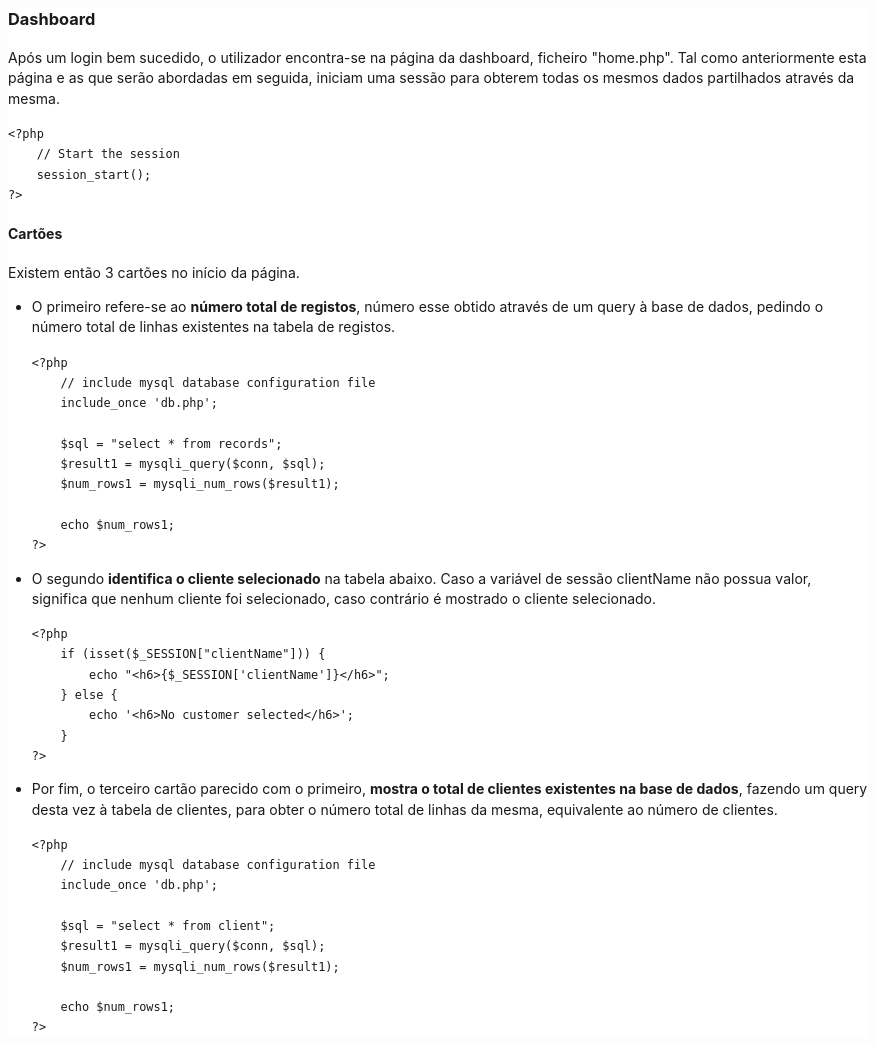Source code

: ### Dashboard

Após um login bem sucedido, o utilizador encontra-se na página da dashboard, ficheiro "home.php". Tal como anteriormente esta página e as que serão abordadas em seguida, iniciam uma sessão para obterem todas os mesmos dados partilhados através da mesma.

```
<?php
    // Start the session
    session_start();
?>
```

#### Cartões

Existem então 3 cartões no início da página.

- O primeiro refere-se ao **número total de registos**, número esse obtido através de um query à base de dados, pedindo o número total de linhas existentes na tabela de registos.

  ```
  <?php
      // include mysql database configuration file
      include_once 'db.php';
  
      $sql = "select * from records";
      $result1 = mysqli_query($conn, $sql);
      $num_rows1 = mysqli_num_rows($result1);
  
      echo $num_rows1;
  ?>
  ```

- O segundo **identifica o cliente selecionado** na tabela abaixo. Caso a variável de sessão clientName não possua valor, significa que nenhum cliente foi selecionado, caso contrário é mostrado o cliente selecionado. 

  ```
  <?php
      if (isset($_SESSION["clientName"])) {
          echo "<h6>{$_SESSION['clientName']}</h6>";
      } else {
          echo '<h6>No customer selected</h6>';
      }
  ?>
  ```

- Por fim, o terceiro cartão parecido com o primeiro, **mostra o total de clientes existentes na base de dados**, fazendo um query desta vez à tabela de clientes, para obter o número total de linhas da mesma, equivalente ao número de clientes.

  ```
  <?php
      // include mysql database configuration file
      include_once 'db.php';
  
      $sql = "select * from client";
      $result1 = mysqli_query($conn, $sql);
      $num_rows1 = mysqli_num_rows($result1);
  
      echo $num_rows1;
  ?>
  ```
::::::::::
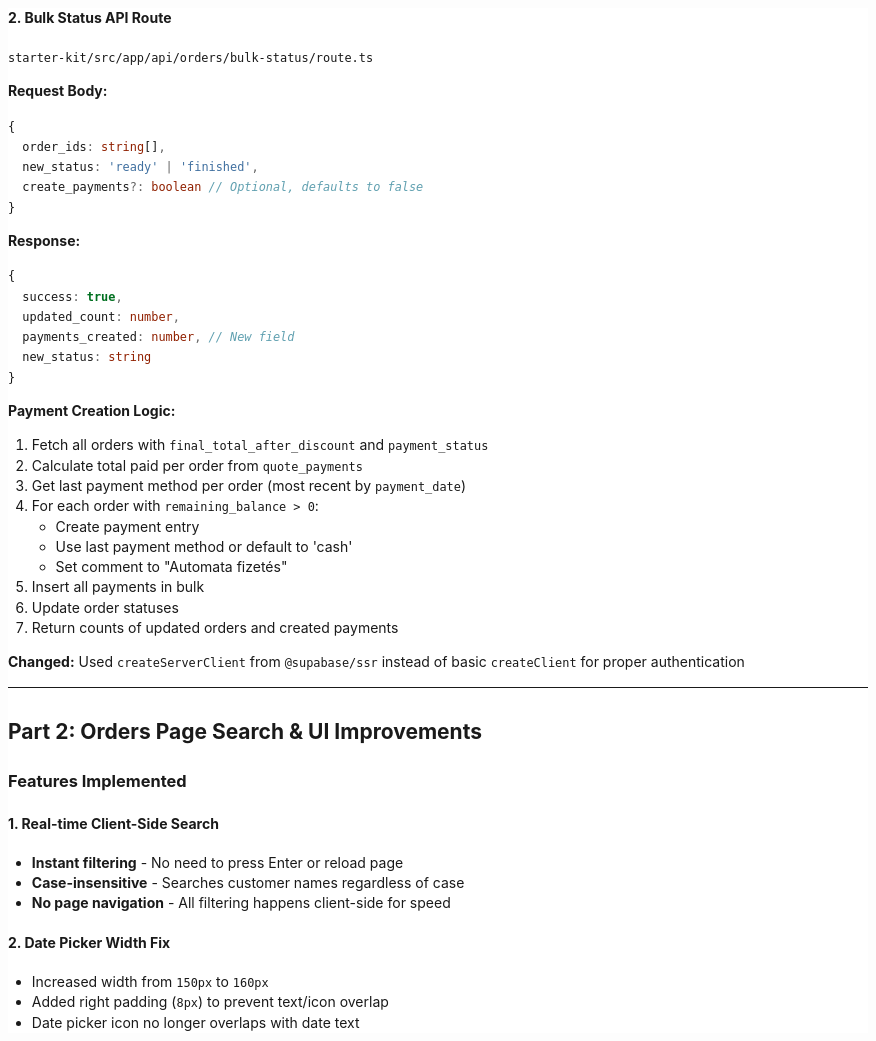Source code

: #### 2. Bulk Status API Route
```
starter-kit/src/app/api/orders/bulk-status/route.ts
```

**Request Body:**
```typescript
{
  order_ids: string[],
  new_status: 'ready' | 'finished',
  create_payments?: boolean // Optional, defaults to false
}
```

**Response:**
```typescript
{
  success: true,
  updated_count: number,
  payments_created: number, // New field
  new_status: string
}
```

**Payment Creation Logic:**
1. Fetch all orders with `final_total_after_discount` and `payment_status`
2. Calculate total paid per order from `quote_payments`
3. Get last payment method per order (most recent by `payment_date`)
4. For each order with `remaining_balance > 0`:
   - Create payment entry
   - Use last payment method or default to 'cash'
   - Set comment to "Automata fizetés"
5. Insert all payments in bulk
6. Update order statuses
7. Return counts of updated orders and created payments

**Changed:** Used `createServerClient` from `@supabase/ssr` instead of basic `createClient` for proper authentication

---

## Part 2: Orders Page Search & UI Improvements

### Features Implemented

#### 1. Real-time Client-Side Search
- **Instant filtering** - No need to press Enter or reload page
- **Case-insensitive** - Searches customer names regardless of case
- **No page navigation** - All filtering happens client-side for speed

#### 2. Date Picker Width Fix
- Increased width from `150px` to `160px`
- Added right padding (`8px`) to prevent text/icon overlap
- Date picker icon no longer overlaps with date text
::::::::::
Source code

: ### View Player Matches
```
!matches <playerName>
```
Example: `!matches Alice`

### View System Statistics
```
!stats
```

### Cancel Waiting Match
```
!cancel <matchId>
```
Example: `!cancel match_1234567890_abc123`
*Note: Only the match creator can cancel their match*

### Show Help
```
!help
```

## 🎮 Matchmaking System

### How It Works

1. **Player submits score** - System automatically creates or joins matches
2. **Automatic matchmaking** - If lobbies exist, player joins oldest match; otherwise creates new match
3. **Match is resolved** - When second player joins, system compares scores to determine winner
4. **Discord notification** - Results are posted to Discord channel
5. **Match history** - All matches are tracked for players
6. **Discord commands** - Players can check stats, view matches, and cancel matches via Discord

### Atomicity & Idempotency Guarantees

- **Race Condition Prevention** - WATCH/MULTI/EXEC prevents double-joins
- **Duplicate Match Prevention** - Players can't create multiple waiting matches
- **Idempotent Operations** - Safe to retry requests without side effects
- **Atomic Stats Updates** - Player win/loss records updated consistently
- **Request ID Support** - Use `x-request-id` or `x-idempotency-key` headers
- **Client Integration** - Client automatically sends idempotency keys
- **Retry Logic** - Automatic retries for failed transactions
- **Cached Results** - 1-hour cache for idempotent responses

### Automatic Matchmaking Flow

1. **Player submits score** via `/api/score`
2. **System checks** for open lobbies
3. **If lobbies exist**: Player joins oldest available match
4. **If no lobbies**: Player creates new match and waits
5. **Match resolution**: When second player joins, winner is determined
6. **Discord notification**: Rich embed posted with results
::::::::::
▶ **Work required**: Give back exactly the lines above, from the line containing "- Use last payment" through the line containing "- **Instant filtering**", with both end lines and nothing more.

▶ **Task solution**:
   - Use last payment method or default to 'cash'
   - Set comment to "Automata fizetés"
5. Insert all payments in bulk
6. Update order statuses
7. Return counts of updated orders and created payments

**Changed:** Used `createServerClient` from `@supabase/ssr` instead of basic `createClient` for proper authentication

---

## Part 2: Orders Page Search & UI Improvements

### Features Implemented

#### 1. Real-time Client-Side Search
- **Instant filtering** - No need to press Enter or reload page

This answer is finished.